# Am I overreacting



## melissab (Sep 22, 2012)

To others this may sound childish but to me it's extremely hurtful and makes me feel horrible. 

Tonight my husband (almost 7 years) tells me he is taking just his mother out for dinner to a fancy place. He then tells me that it's just a mother-son dinner. So I am not invited! She has not done anything or helped either one of us in a long time so I know that it's not a payback or nice gesture he wants to recognize her for. 

About 5 years ago, she invited just my husband over for dinner and not me. I told me husband how much it hurt and he said that he understood but didn't know how to handle the situation. But now he's the one causing it. I said that it would be a different story if we all made plans and something came up where I had to work, or couldn't make it and I would have them keep their plans. 

When I told him that I am hurt and it's not right to purposely exclude me he says "well you can choose to handle it another way". He ended up falling asleep and I cannot sleep because of all this anger. 

We've been together for a long time (15 years and married almost 7). We've had a rocky marriage/ relationship at the beginning but now it's solid. We do everything together. So now this is making me think is something more going on? Is he cheating on me? What else doesn't he want me involved in with? 

What are your thoughts and ideas? Is it wrong for a spouse to purposely exclude the other (not including boy-night out or ladies get together). 
Thank you


----------



## CanadianGuy (Jun 17, 2012)

Yes, you may be just a bit over the top here. It's not really about you at all. A lot of mothers revel in attention from their sons. That's just the way it is. I go out with just my mother every once and awhile and it's usually for lunch. I know she appreciates it as do I. Please be happy for him and her. I don't think this is a sign of cheating. 

It's really okay.


----------



## melissab (Sep 22, 2012)

Thank you for your response. Mother in law and I have been having a struggling relationship and I've been working on it and making a big effort and feel that this could be a step back. Also, She has tried to always exclude me and just spend time with him. It just feels like my husband doesn't care to my feeling or thoughts. He did not once try to comfort me or make it better. I don't want to sound like a major codependent person but my mother just cut me out of her life (2 months ago) and that still burns and would love that motherly love.


----------



## CanadianGuy (Jun 17, 2012)

I see. Well perhaps your mother in law finds your relationship strained too ( ? ). Give them some space. It's a gift. I would also add that your MIL will probably not feel pressured to behave in a certain way if it is just her and her son. Make sense? I'm sorry to hear your mother and you have not spoken for a couple of months.


----------



## Chelle D (Nov 30, 2011)

I think a son taking his mother out to dinner (Just mother & son.. no one else) is a very sweet thing to do.
His mother can relax & have a pleasant evening without having to watch what she is saying & infront of whom she is saying it.

Maybe she wants to vent about her husband, her work, or her health.. and she does not want anyone else to know...
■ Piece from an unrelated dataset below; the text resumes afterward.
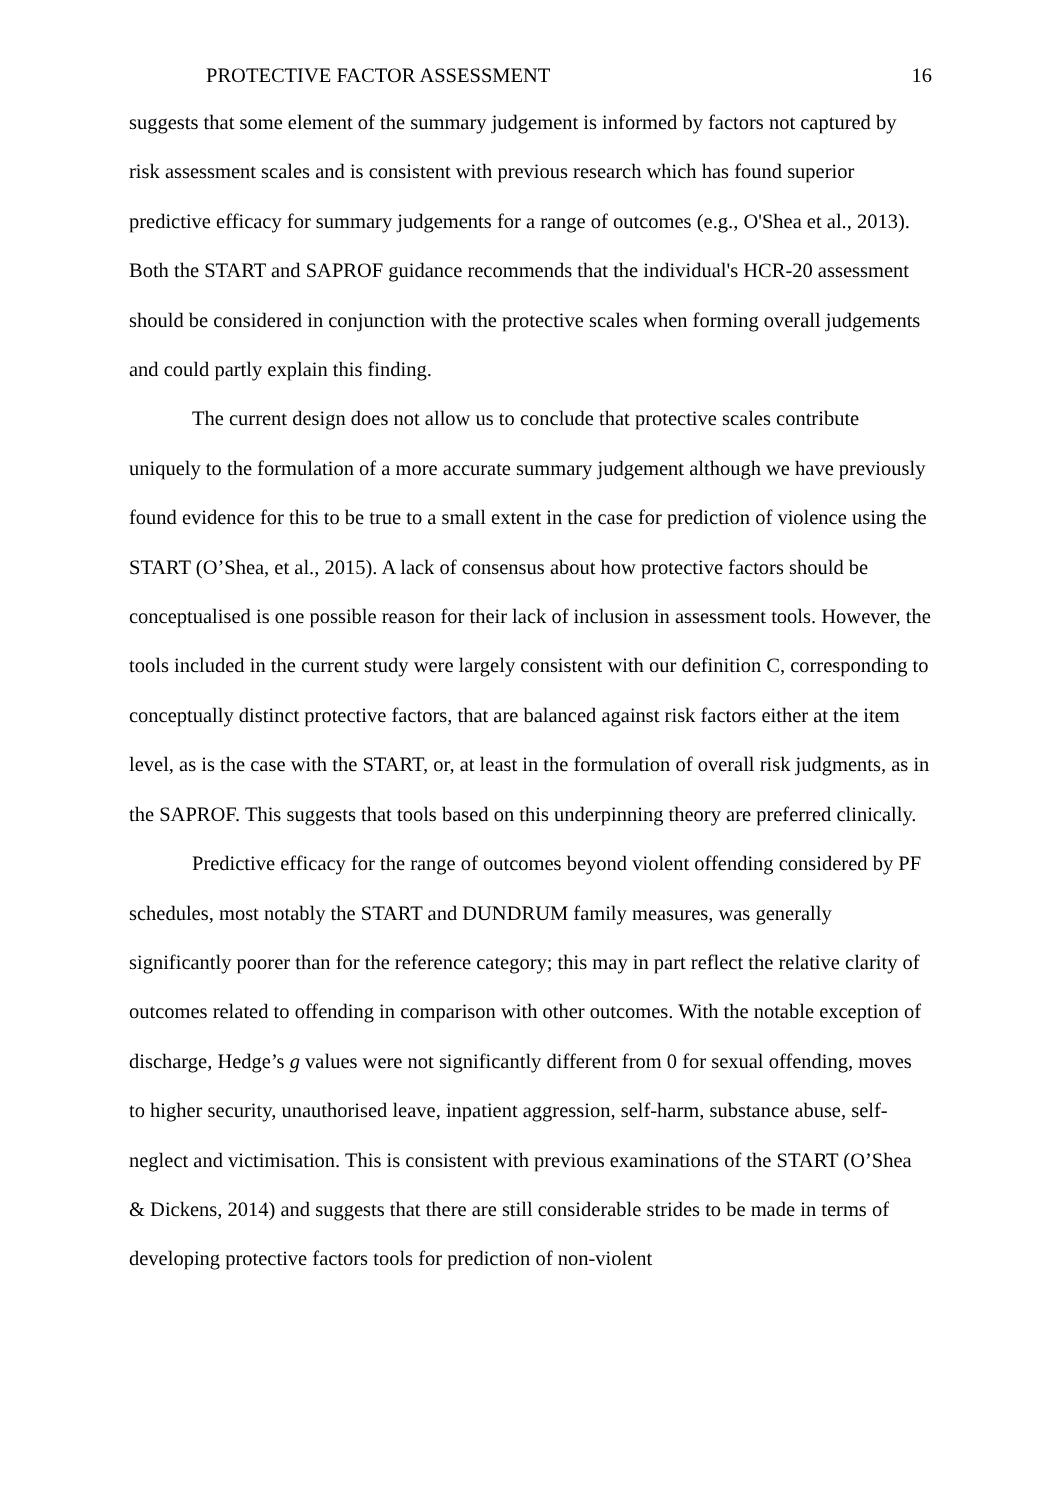PROTECTIVE FACTOR ASSESSMENT 16
suggests that some element of the summary judgement is informed by factors not captured by risk assessment scales and is consistent with previous research which has found superior predictive efficacy for summary judgements for a range of outcomes (e.g., O'Shea et al., 2013). Both the START and SAPROF guidance recommends that the individual's HCR-20 assessment should be considered in conjunction with the protective scales when forming overall judgements and could partly explain this finding.
The current design does not allow us to conclude that protective scales contribute uniquely to the formulation of a more accurate summary judgement although we have previously found evidence for this to be true to a small extent in the case for prediction of violence using the START (O’Shea, et al., 2015). A lack of consensus about how protective factors should be conceptualised is one possible reason for their lack of inclusion in assessment tools. However, the tools included in the current study were largely consistent with our definition C, corresponding to conceptually distinct protective factors, that are balanced against risk factors either at the item level, as is the case with the START, or, at least in the formulation of overall risk judgments, as in the SAPROF. This suggests that tools based on this underpinning theory are preferred clinically.
Predictive efficacy for the range of outcomes beyond violent offending considered by PF schedules, most notably the START and DUNDRUM family measures, was generally significantly poorer than for the reference category; this may in part reflect the relative clarity of outcomes related to offending in comparison with other outcomes. With the notable exception of discharge, Hedge’s g values were not significantly different from 0 for sexual offending, moves to higher security, unauthorised leave, inpatient aggression, self-harm, substance abuse, self-neglect and victimisation. This is consistent with previous examinations of the START (O’Shea & Dickens, 2014) and suggests that there are still considerable strides to be made in terms of developing protective factors tools for prediction of non-violent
Whatever the reason, I think it is perfectly normal.
Yes, I do think you are overreacting. 

Now.. if you find out later that he did NOT take his mother out to the dinner. That it was just a ruse to get out of the house all dressed up without you knowing why... .THEN you have a reason to worry.

But with what you've said.. Just sounds like you are worrying over nothing. You are letting your feelings get hurt too easily. 

It is not up to your husband to make you feel better about this. He cannot control your feelings, only you can. Only you can control your reactions to these feelings of jealousy. I'd suggest going out to the movies with a friend that night.. so that you are less tempted to sit at home & "brood". Does that make sense?


----------